Le HCEfh a publié jeudi 24 avril, une étude réalisée en collaboration avec l’INSEE et l’Observatoire national des zones urbaines sensibles (Onzus), dressant un portrait inédit des inégalités femmes-hommes dans les quartiers relevant de la politique de la ville et des territoires ruraux fragilisés. 10 millions de femmes et d’hommes résident dans ces zones géographiques. Il ressort de cette étude que les inégalités femmes-hommes – qui existent partout et dans tous les milieux sociaux – se trouvent alors renforcées et/ou spécifiques.

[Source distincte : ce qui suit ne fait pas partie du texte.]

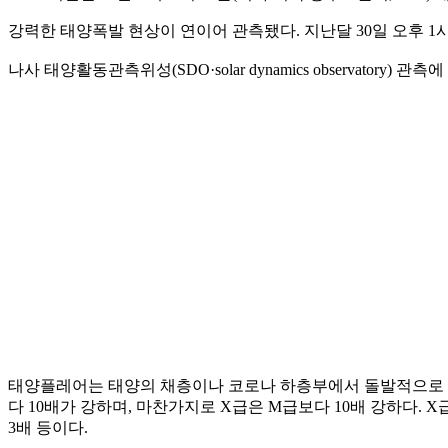
강력한 태양폭발 현상이 연이어 관측됐다. 지난달 30일 오후 1시
나사 태양활동관측위성(SDO·solar dynamics observator
태양플레어는 태양의 채층이나 코로나 하층부에서 돌발적으로 다량
다 10배가 강하며, 마찬가지로 X급은 M급보다 10배 강하다. X
3배 등이다.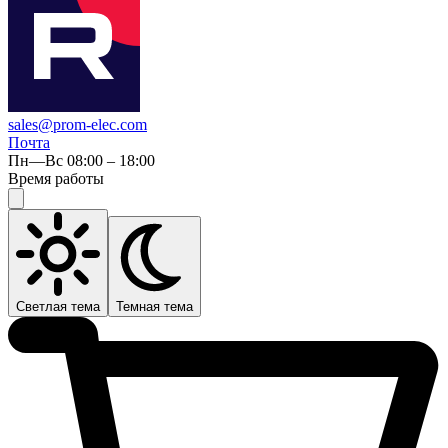
sales@prom-elec.com
Почта
Пн—Вс 08:00 – 18:00
Время работы
Светлая тема
Темная тема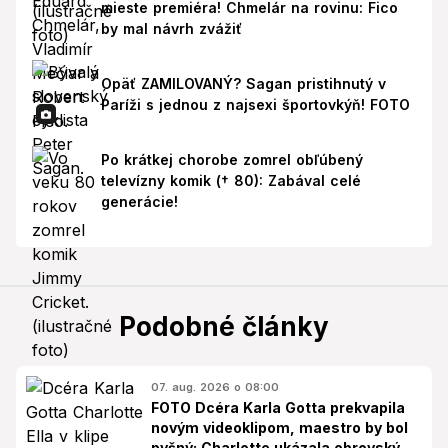
mieste premiéra! Chmelár na rovinu: Fico
by mal návrh zvážiť
Opäť ZAMILOVANÝ? Sagan pristihnutý v
Paríži s jednou z najsexi športovkýň! FOTO
Po krátkej chorobe zomrel obľúbený
televízny komik († 80): Zabával celé
generácie!
Podobné články
07. aug. 2026 o 08:00
FOTO Dcéra Karla Gotta prekvapila
novým videoklipom, maestro by bol
pyšný: Charlotte ukázala obrovský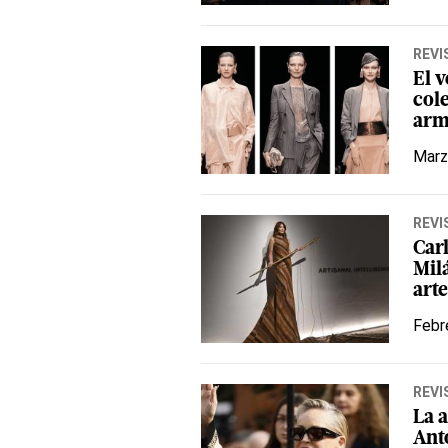
REVI
El 
col
arm
Marz
REVI
Car
Mil
art
Febr
REVI
La a
Ant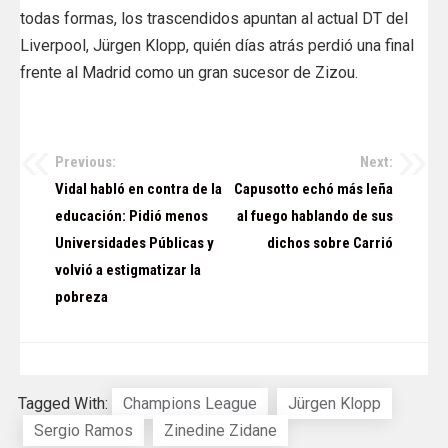
todas formas, los trascendidos apuntan al actual DT del
Liverpool, Jürgen Klopp, quién días atrás perdió una final
frente al Madrid como un gran sucesor de Zizou.
Previous:
Next:
Navegación
Vidal habló en contra de la
Capusotto echó más leña
de
educación: Pidió menos
al fuego hablando de sus
Universidades Públicas y
dichos sobre Carrió
entradas
volvió a estigmatizar la
pobreza
Tagged With:
Champions League
Jürgen Klopp
Sergio Ramos
Zinedine Zidane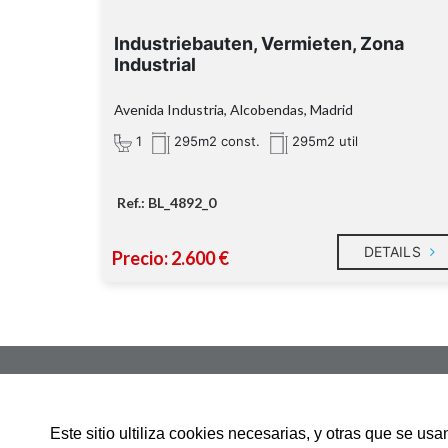
Industriebauten, Vermieten, Zona
Industrial
Avenida Industria, Alcobendas, Madrid
1
295m2 const.
295m2 util
Ref.: BL_4892_0
DETAILS
Precio: 2.600 €
Paseo Valdelasfuentes 8,
Alcobendas 28100. Alcobendas
Este sitio ultiliza cookies necesarias, y otras que se u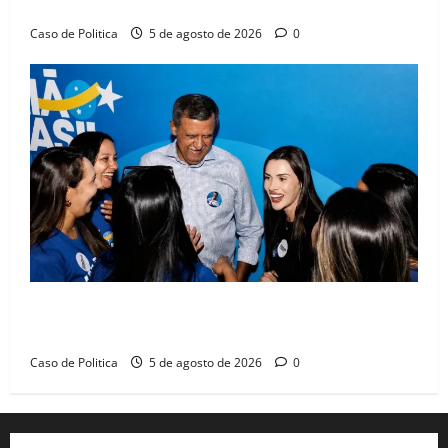
compromissos da SEDUC
Caso de Politica
5 de agosto de 2026
0
Barreiras recebe Cinthya Marabá e Zito Barbosa em
dia marcado pelo diálogo e força feminina
Caso de Politica
5 de agosto de 2026
0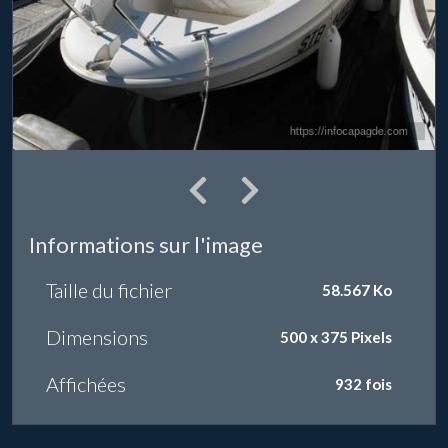
Informations sur l'image
Taille du fichier
58.567 Ko
Dimensions
500 x 375 Pixels
Affichées
932 fois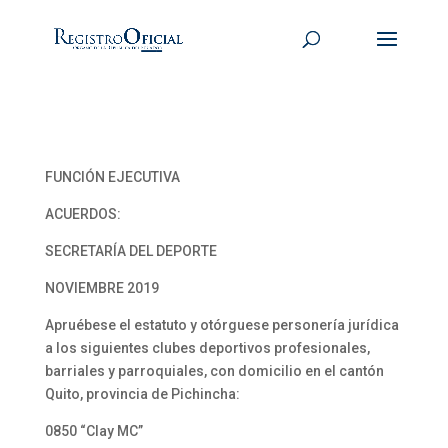
FUNCIÓN EJECUTIVA
ACUERDOS:
SECRETARÍA DEL DEPORTE
NOVIEMBRE 2019
Apruébese el estatuto y otórguese personería jurídica
a los siguientes clubes deportivos profesionales,
barriales y parroquiales, con domicilio en el cantón
Quito, provincia de Pichincha:
0850 “Clay MC”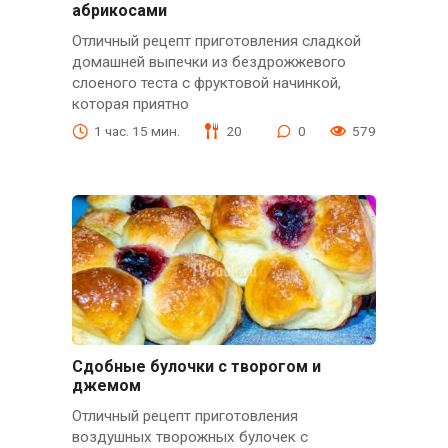
абрикосами
Отличный рецепт приготовления сладкой
домашней выпечки из бездрожжевого
слоеного теста с фруктовой начинкой,
которая приятно
1 час. 15 мин.
20
0
579
Сдобные булочки с творогом и
джемом
Отличный рецепт приготовления
воздушных творожных булочек с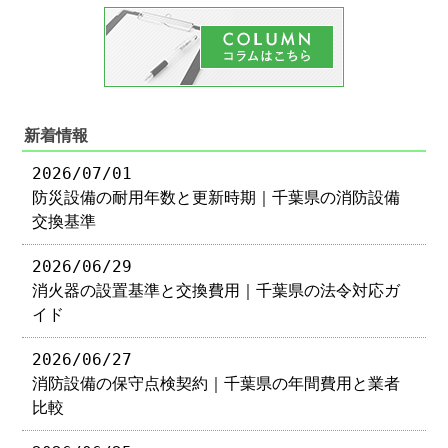
新着情報
2026/07/01
防災設備の耐用年数と更新時期｜千葉県の消防設備
交換基準
2026/06/29
消火器の設置基準と交換費用｜千葉県の法令対応ガ
イド
2026/06/27
消防設備の保守点検契約｜千葉県の年間費用と業者
比較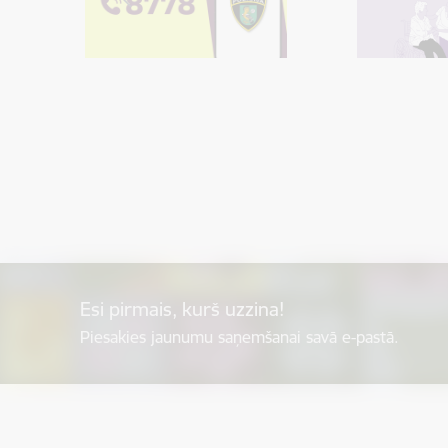
Esi pirmais, kurš uzzina!
Piesakies jaunumu saņemšanai savā e-pastā.
Kājene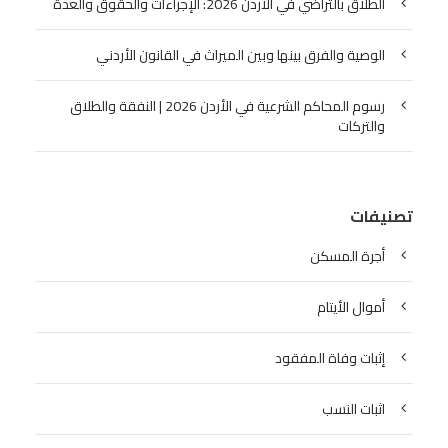
الطلاق بالتراضي في الأردن 2026: الإجراءات والحقوق والعدة
الوصية والفرق بينها وبين الميراث في القانون الأردني
رسوم المحاكم الشرعية في الأردن 2026 | النفقة والطلاق
والتركات
تصنيفات
أجرة المسكن
أموال الأيتام
إثبات وفاة المفقود
اثبات النسب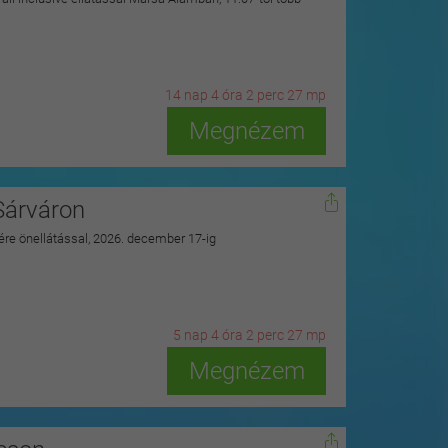
14
n
ap
4
ó
ra
2
p
erc
25
m
p
Megnézem
Sárváron
zére önellátással, 2026. december 17-ig
5
n
ap
4
ó
ra
2
p
erc
25
m
p
Megnézem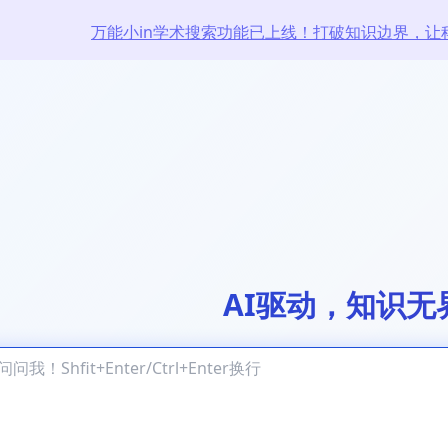
万能小in学术搜索功能已上线！打破知识边界，让
AI驱动，知识无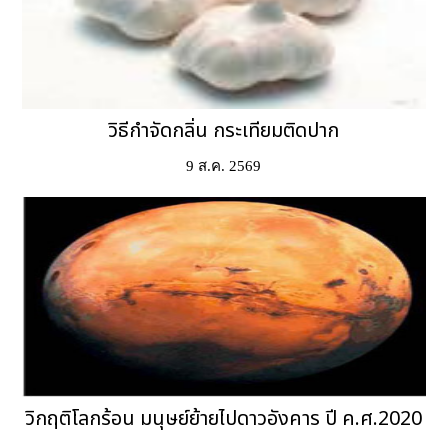
วิธีกำจัดกลิ่น กระเทียมติดปาก
9 ส.ค. 2569
วิกฤติโลกร้อน มนุษย์ย้ายไปดาวอังคาร ปี ค.ศ.2020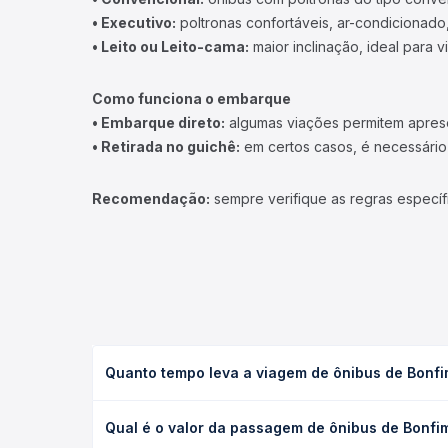
• Executivo:
poltronas confortáveis, ar-condicionado,
• Leito ou Leito-cama:
maior inclinação, ideal para 
Como funciona o embarque
• Embarque direto:
algumas viações permitem apresen
• Retirada no guichê:
em certos casos, é necessário r
Recomendação:
sempre verifique as regras específ
Quanto tempo leva a viagem de ônibus de Bonfi
A viagem de ônibus de Bonfim, MG para Itaúna, MG 
Qual é o valor da passagem de ônibus de Bonfim
ou leito) e as condições de tráfego. Na Quero Pas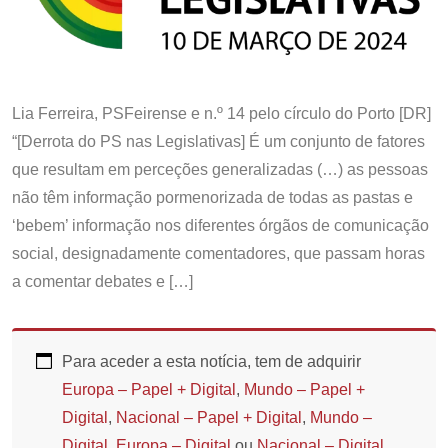
Lia Ferreira, PSFeirense e n.º 14 pelo círculo do Porto [DR]
“[Derrota do PS nas Legislativas] É um conjunto de fatores
que resultam em perceções generalizadas (…) as pessoas
não têm informação pormenorizada de todas as pastas e
‘bebem’ informação nos diferentes órgãos de comunicação
social, designadamente comentadores, que passam horas
a comentar debates e […]
Para aceder a esta notícia, tem de adquirir
Europa – Papel + Digital
,
Mundo – Papel +
Digital
,
Nacional – Papel + Digital
,
Mundo –
Digital
,
Europa – Digital
ou
Nacional – Digital
.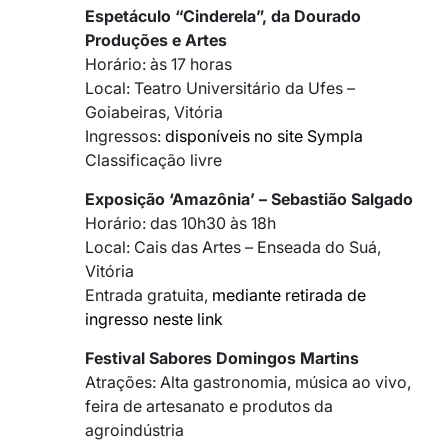
Espetáculo “Cinderela”, da Dourado
Produções e Artes
Horário: às 17 horas
Local: Teatro Universitário da Ufes –
Goiabeiras, Vitória
Ingressos:
disponíveis no site Sympla
Classificação livre
Exposição ‘Amazônia’ – Sebastião Salgado
Horário: das 10h30 às 18h
Local: Cais das Artes – Enseada do Suá,
Vitória
Entrada gratuita,
mediante retirada de
ingresso neste link
Festival Sabores Domingos Martins
Atrações: Alta gastronomia, música ao vivo,
feira de artesanato e produtos da
agroindústria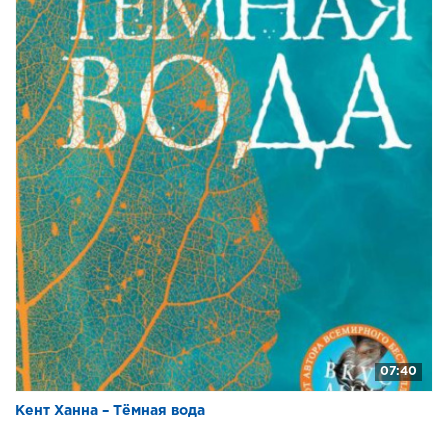
07:40
Кент Ханна – Тёмная вода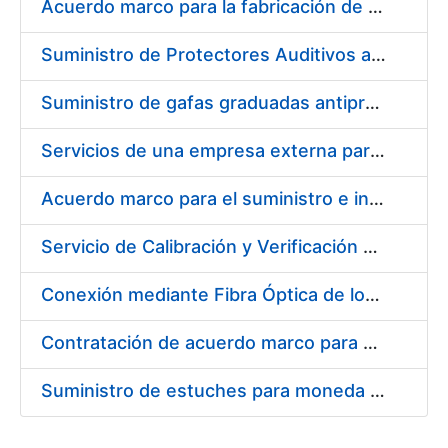
Acuerdo marco para la fabricación de piezas
Suministro de Protectores Auditivos a medida para las personas trabajadoras de los Centros de Trabajo de Madrid y Burgos
Suministro de gafas graduadas antiproyecciones para los trabajadores de la FNMT-RCM en los centros de trabajo de Madrid y Burgos
Servicios de una empresa externa para el asesoramiento y resolución de los recursos de alzada que se presentan relacionados con procesos de selección para la FNMT-RCM
Acuerdo marco para el suministro e instalación de persianas, estores y otros complementos
Servicio de Calibración y Verificación Externa de los Equipos de Medición del Servicio de Prevención de la FNMT-RCM
Conexión mediante Fibra Óptica de los Centros de Proceso de Datos (CPDs) de las sedes de la FNMT-RCM de Burgos y Madrid
Contratación de acuerdo marco para el Suministro de Material de Electricidad para la Fábrica Nacional de Moneda y Timbre-Real Casa de la Moneda en su centro de trabajo de Burgos
Suministro de estuches para moneda de 30 €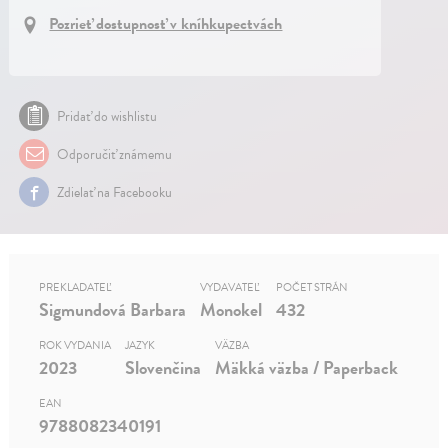
Pozrieť dostupnosť v kníhkupectvách
Pridať do wishlistu
Odporučiť známemu
Zdielať na Facebooku
PREKLADATEĽ
VYDAVATEĽ
POČET STRÁN
Sigmundová Barbara
Monokel
432
ROK VYDANIA
JAZYK
VÄZBA
2023
Slovenčina
Mäkká väzba / Paperback
EAN
9788082340191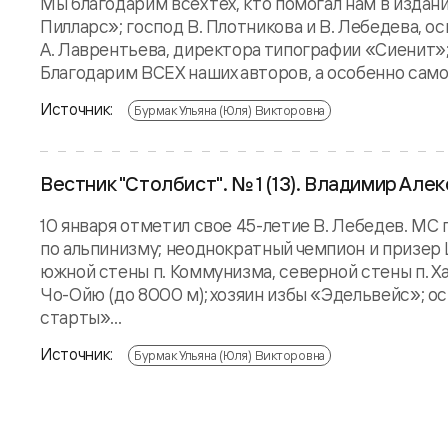
Мы благодарим всех тех, кто помогал нам в издан
Пилларс»; господ В. Плотникова и В. Лебедева, 
А. Лаврентьева, директора типографии «Сиенит»;
Благодарим ВСЕХ наших авторов, а особенно самого
Источник:
Бурмак Ульяна (Юля) Викторовна
Вестник "Столбист". № 1 (13). Владимир Ал
10 января отметил свое 45-летие В. Лебедев. МС
по альпинизму; неоднократный чемпион и призер
южной стены п. Коммунизма, северной стены п. Х
Чо-Ойю (до 8000 м); хозяин избы «Эдельвейс»; 
старты»...
Источник:
Бурмак Ульяна (Юля) Викторовна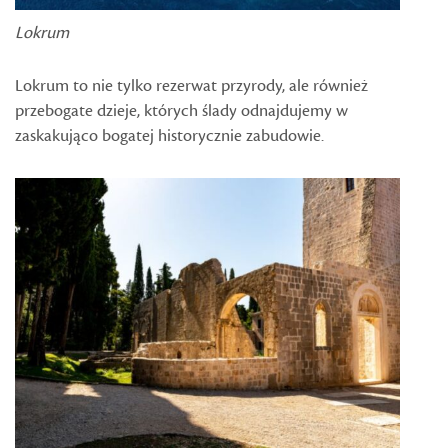
Lokrum
Lokrum to nie tylko rezerwat przyrody, ale również
przebogate dzieje, których ślady odnajdujemy w
zaskakująco bogatej historycznie zabudowie.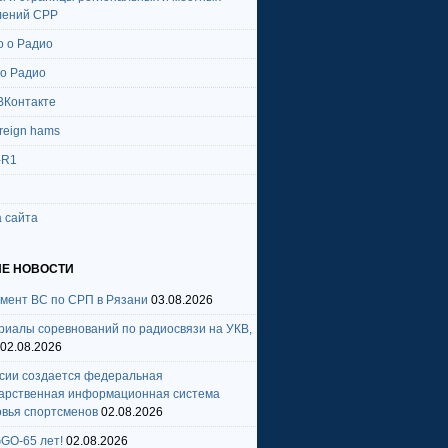
лений СРР
о о Радио
 о Радио
ВКонтакте
oreign hams
-R1
 сайта
Е НОВОСТИ
амент ВС по СРП в Рязани
03.08.2026
риалы соревнований по радиосвязи на УКВ,
02.08.2026
ссии создается федеральная
дарственная информационная система
овья спортсменов
02.08.2026
GO-65 лет!
02.08.2026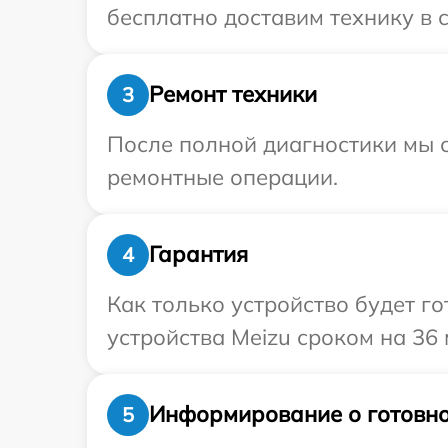
бесплатно доставим технику в с
Ремонт техники
3
После полной диагностики мы с
ремонтные операции.
Гарантия
4
Как только устройство будет г
устройства Meizu сроком на 36 
Информирование о готовно
5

L’accès aux soins est très difficile pour elles, 27% des femmes affirment avoir renoncé aux soins, contre 18% des hommes. L’extrême pauvreté, la désertification médicale et le moralisme religieux pour les actes de gynécologie sont des facteurs insurmontables. 19% d’entre elles souffrent d’obésité dans les quartiers difficiles. L’accès aux maternités pose problème. En moyenne, une femme met dix-sept minutes pour accéder à une maternité en France. Dans les campagnes, le trajet moyen est de trente minutes avec un record à quarante-deux minutes dans le Gers.
 
L’emploi aussi est difficilement accessible. Dans les zones urbaines sensibles (Zus), 1 femme sur 2 seulement est sur le marché du travail quand c’est le cas de près de 2 femmes sur 3 en France ; en milieu rural, 39% des femmes salariées sont à temps partiel contre 29% au niveau national.

 

Enfin, l’étude précise qu’en zone urbaine sensible, près d’une femme sur trois éprouve un sentiment d’insécurité dans son quartier, contre moins d’une femme sur cinq hors ces zones. Le vrai problème, souligne l’étude, réside dans les conflits intra-familiaux. Une plus grande proportion de femmes déclare avoir subi des violences au sein du couple dans les quartiers. Enfin, ce sont elles qui ont les revenus les plus faibles, ce qui les rend moins indépendantes et plus vulnérables.